Помехи и громкость голоса – вернее, его тихость– свидетельствовали о чрезвычайной удаленности источника. Не межгород, конечно, но до абонента точно не один километр. Хотя кто знает, от чего, помимо расстояния, зависит качество сигнала? Может, от желания быть услышанным?
Я не столько слышал ее, сколько читал по губам. Тонким и дрожащим. Единственному островку жизни на окаменевшем лице.
– Чего стоили твои слова в тот вечер? Или ты врал? Алексей… Надеюсь, хотя бы с именем ты меня не обманул? Так вот, Алексей. Если ты не позвонишь сегодня, я никогда и никому больше не поверю.
Значит, все-таки Лару… Я вздохнул, испытывая смесь сочувствия и стыдного облегчения.
Как оказалось – рано!
Тупая игла по-хозяйски вошла в затылок. По рукам и ногам пробежала судорога, как от удара электрошоком. Кончики пальцев зачесались, словно у вора-карманника при виде пухлого кошелька.
В следующее мгновение мир вокруг стал черно-белым, а мой собственный голос – чужим. Сделался моложе, резче…
Несчастнее?!
– Эй, где ты бродишь третьи сутки подряд? И что у тебя с телефоном? Ты же говорила, что звонить можно в любой день, начиная с полпятого. Когда же он наступит, твой любой день?

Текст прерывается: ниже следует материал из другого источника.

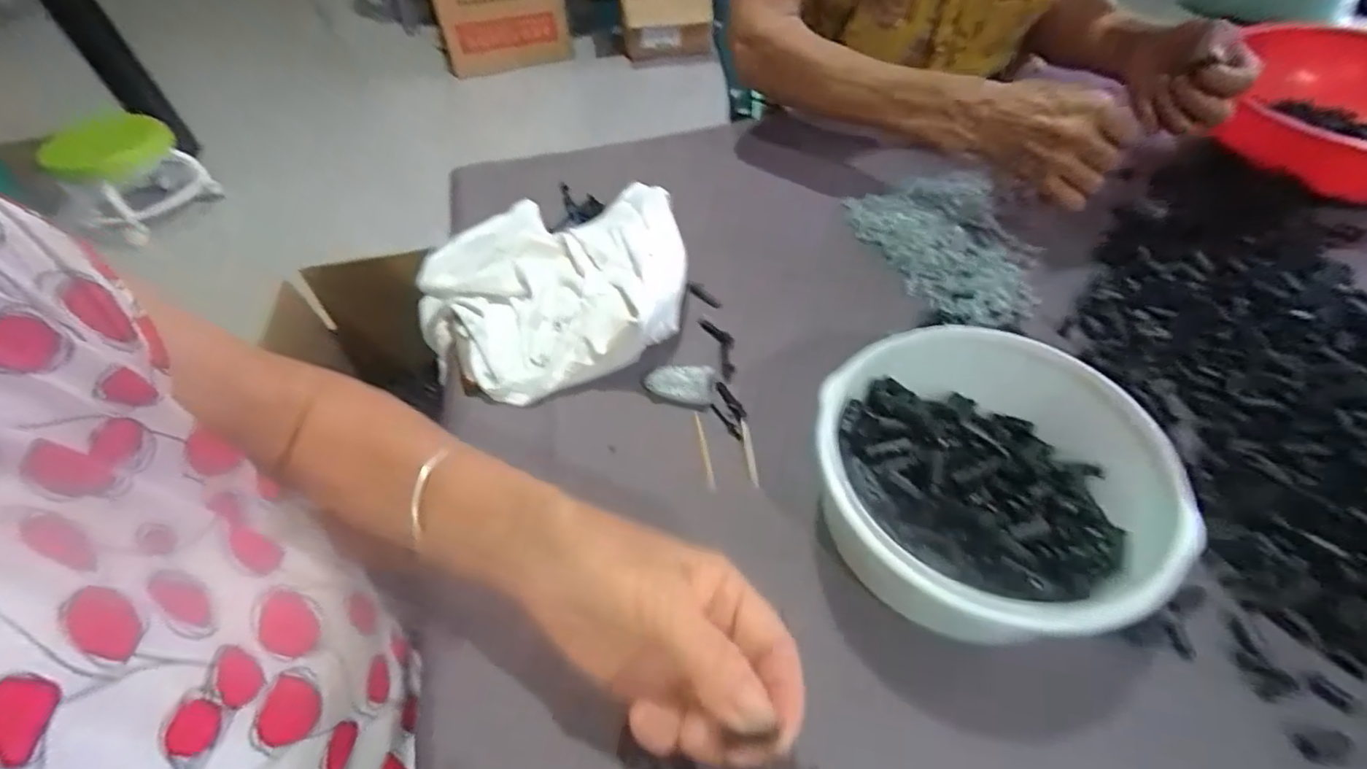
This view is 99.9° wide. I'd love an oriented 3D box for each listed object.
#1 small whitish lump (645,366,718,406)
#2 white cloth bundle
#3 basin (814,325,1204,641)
[{"bbox_3d":[-0.002,0.000,0.401,0.048,0.017,0.022,10,52,10],"label":"small whitish lump"},{"bbox_3d":[-0.110,-0.091,0.459,0.219,0.053,0.217,-10,51,-6],"label":"white cloth bundle"},{"bbox_3d":[0.154,0.054,0.305,0.163,0.077,0.158,-1,51,2],"label":"basin"}]

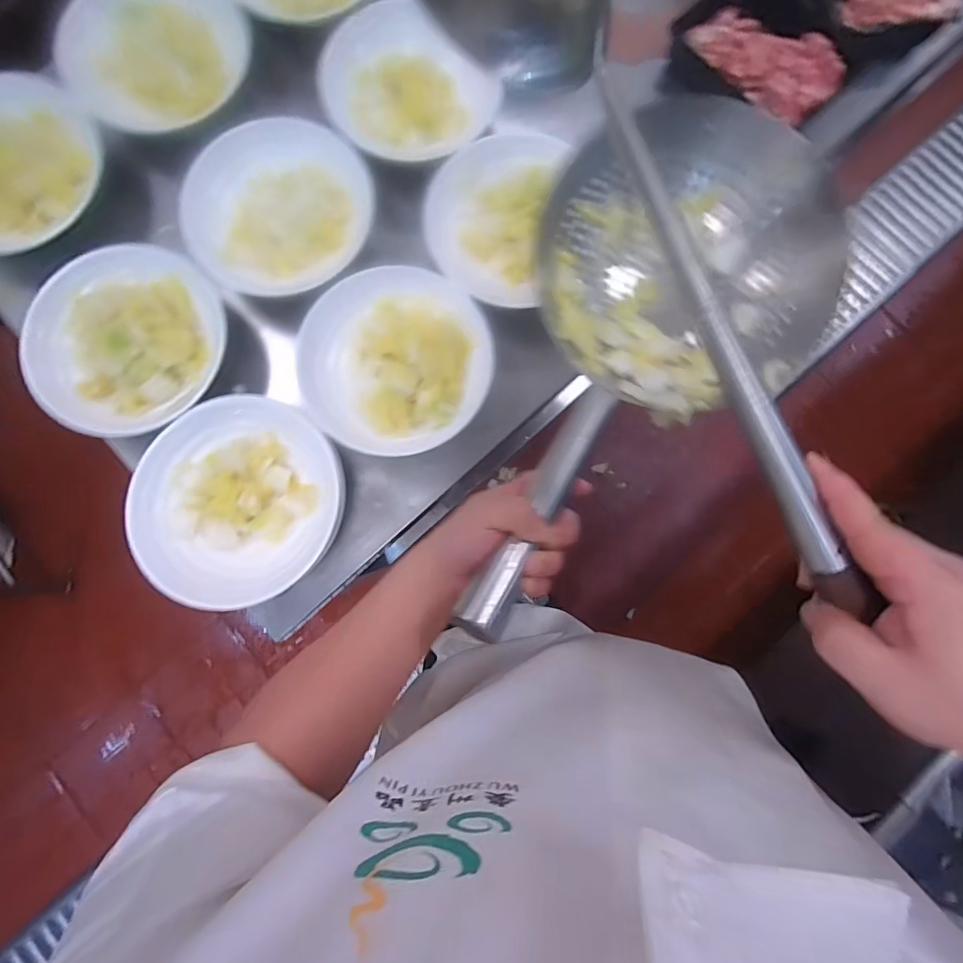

Наверное, со стороны мы смотрелись престранно. Два медиума, накрытых одновременным сеансом. Два пейджера, трезвонящие на разные голоса: один пронзительно, другой чуть слышно, как из последних сил.
– Ты говорил: завтра же! Ты говорил: обязательно позвоню. Ты говорил: не волнуйся, Верунь, я всегда говорю только…
– …ни полпятого, ни полдевятого, ни даже в полседьмого утра. Такое впечатление, что ты перешла на круглосуточный метод работы!
– …же твоя правда? Я не хочу думать, что… Что?
– …напросто начинаю волноваться. Или тебе настолько безразличен мой звонок? В таком слу… Эй, кто тут?
– Что? Кто это говорит?
– Я. А с кем? И… как?
– Лешка, ты?!
– Верка? Верка, чумичка, куда ты пропала? Почему не берешь трубку?
– Это я не беру? Почему ты не звонишь?
– Я?! Да у меня мозоль на пальце от твоего номера.
– Какого?
– Какой продиктовала. 212-85-06. Видишь, наизусть выучил.
– Ноль семь!!!
– Что?
– Ноль семь, дурилка! Последние цифры – ноль семь.
– Что? Говори громче, связь ужасная!
– Какая связь?!
– Какая… Я не знаю! Как ты это делаешь?
– Как я?! Как ты это делаешь?
Как мы это делаем, хотел бы я спросить у Лары. Хотя бы взглядом. Если бы он мне хоть чуть-чуть подчинялся.
Связь, говорите, ужасная? Ну-ну! Погодите, вот расцепим руки…
На самом деле расцепить руки – последнее, чего мне в тот момент хотелось. Даже умереть, наверное, было бы не так страшно.
– Я не знаю.
– И я не знаю. Ты перезвонишь?
– Конечно, сейчас!
– Ноль семь, запомнил?
– Конечно. Не вздумай снова пропасть! И ничего не бойся, слышишь?
– Слышу.
– Я люблю тебя.
– Я… тоже.
Все…
И я ни за что не признаюсь Ларе, что мое «все» наступило репликой раньше. Впрочем, глаза напротив тоже подозрительно покоричневели, а голос дрогнул слегка, до того как тонкие губы прошептали: «Я… тоже».
Что «тоже»? М-да, загадка…
Лара держала меня за руку и улыбалась сквозь слезы. Я тоже держал ее за руку и, к счастью, не видел собственного лица. Глупейшее, должно быть, прилипло к нему выражение.
Только с таким и можно, не мигая и не жмурясь, смотреть на чудо. Ведь, согласитесь, это маленькое чудо, когда два додекаэдра намертво сцепляются всеми двадцатью четырьмя гранями. Когда брошенная в океан бутылка через некоторое время возвращается – против всех течений! – с ответом и обещанием скорой помощи. А два ущербных пейджера совместными усилиями обеспечивают вполне сносную сотовую связь.